As a novice user of the R statistics package, I found help from Emily Mankin’s tutorial, Steve Pittard’s videos and Aaron Schumacher’s explanation of 3D graphs. After running prcomp() on the entire corpus, I determined that there are not two but three significant principle components within my 15D vector space. On the one hand, this was a significant reduction that I could visualize, but on the other it required a triplot (a graph of three principle components) that would not be easy to render on a screen. It is possible, however, to project biplots of each pair of principle components from the triplot. The black dots are prose texts and the red dots are verse. The green lines represent the rotations of the 15 variables. I need at least three images of biplots to represent the all the relationships between PC1, PC2 and PC3:
Projection of PC1 and PC2 from a PCA triplot
Projection of PC1 and PC3 from a PCA triplot
Projection of PC2 and PC3 from a PCA triplot
The significant rotations for PC1 are SP, PF, FF, BF and FP negatively correlated with BB, SS, BS, FB, SB and PS; those for PC2 are BF, SF and FF negatively correlated with FP, SS, PB and BP; and for PC3 the significant rotations are PP, FP and SF negatively correlated with FB, FF, BB and PB. I’m still trying to sort this all out but the next image clearly shows how prose and verse texts separate in the triplot:
Angled projection of PCA triplot
There is a higher tendancy among verse texts toward SS (consecutive signifiers), PS (initial signifiers after punctuation), SB and BS (signifiers and a bi-words in either order). Prose texts tend toward
higher lower frequencies of SP (signifiers with no preceding formatives, followed by punctuation), FF (consecutive formatives), PB (initial bi-words after punctuation), PF (punctuation followed by formatives) and BF (bi-words followed by formatives). From these observations we could extrapolate further and say that in the syntactical structure of a text, verse tends to feature signifiers and prose tends to feature avoid formatives.
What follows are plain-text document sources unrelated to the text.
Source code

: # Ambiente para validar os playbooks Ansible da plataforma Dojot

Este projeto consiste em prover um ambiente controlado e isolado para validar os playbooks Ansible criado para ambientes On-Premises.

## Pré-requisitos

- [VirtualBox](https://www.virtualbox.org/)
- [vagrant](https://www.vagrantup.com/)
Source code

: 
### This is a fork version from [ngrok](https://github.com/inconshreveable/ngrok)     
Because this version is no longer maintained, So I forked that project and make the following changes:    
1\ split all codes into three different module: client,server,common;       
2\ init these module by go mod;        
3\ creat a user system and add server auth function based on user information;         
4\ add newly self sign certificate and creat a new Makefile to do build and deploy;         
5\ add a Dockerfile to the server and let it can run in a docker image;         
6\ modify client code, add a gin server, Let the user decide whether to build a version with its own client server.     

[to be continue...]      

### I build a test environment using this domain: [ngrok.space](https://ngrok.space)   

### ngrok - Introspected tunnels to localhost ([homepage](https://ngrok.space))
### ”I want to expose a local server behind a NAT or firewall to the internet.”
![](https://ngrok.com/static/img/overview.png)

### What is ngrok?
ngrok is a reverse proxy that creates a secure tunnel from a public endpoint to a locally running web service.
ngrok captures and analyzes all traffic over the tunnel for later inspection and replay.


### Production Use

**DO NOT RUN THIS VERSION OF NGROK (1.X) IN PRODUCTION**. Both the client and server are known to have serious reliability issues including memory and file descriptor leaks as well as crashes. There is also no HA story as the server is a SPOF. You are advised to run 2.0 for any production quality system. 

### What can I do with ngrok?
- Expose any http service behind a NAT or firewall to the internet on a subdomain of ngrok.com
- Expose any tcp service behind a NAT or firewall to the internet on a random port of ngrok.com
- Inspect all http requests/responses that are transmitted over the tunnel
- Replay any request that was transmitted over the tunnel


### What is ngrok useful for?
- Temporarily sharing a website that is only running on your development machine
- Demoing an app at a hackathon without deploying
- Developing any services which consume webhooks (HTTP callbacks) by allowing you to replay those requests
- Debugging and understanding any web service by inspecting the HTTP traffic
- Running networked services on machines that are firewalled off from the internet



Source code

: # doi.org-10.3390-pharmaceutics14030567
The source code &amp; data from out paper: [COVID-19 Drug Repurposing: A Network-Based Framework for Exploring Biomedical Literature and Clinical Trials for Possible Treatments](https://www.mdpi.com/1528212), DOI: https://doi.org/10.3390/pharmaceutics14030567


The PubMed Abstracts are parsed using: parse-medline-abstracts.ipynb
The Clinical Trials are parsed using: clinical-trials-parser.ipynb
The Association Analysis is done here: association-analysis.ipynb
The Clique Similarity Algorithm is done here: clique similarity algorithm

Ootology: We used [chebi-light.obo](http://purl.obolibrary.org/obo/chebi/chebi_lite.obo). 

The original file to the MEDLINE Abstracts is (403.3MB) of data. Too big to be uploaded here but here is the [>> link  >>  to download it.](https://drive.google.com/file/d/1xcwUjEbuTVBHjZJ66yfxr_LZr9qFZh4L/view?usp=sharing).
These results are of course preliminary and I need to examine the PCA analysis further, but there seems to be a definite measurable difference between verse and prose, at least in French. And what is remarkable is that this difference does not depend on specific word choice, meter or rhyme, even though those are the qualities readers appreciate in verse. I have completed a comparable analysis with the ABU corpus (over 200 works in French spanning many centuries) and the results are similar: verse and prose are measurably different according to a purely syntactical analysis, with no explicit reference to semantics, phonetics or scansion. Monsieur Jourdain would be pleased.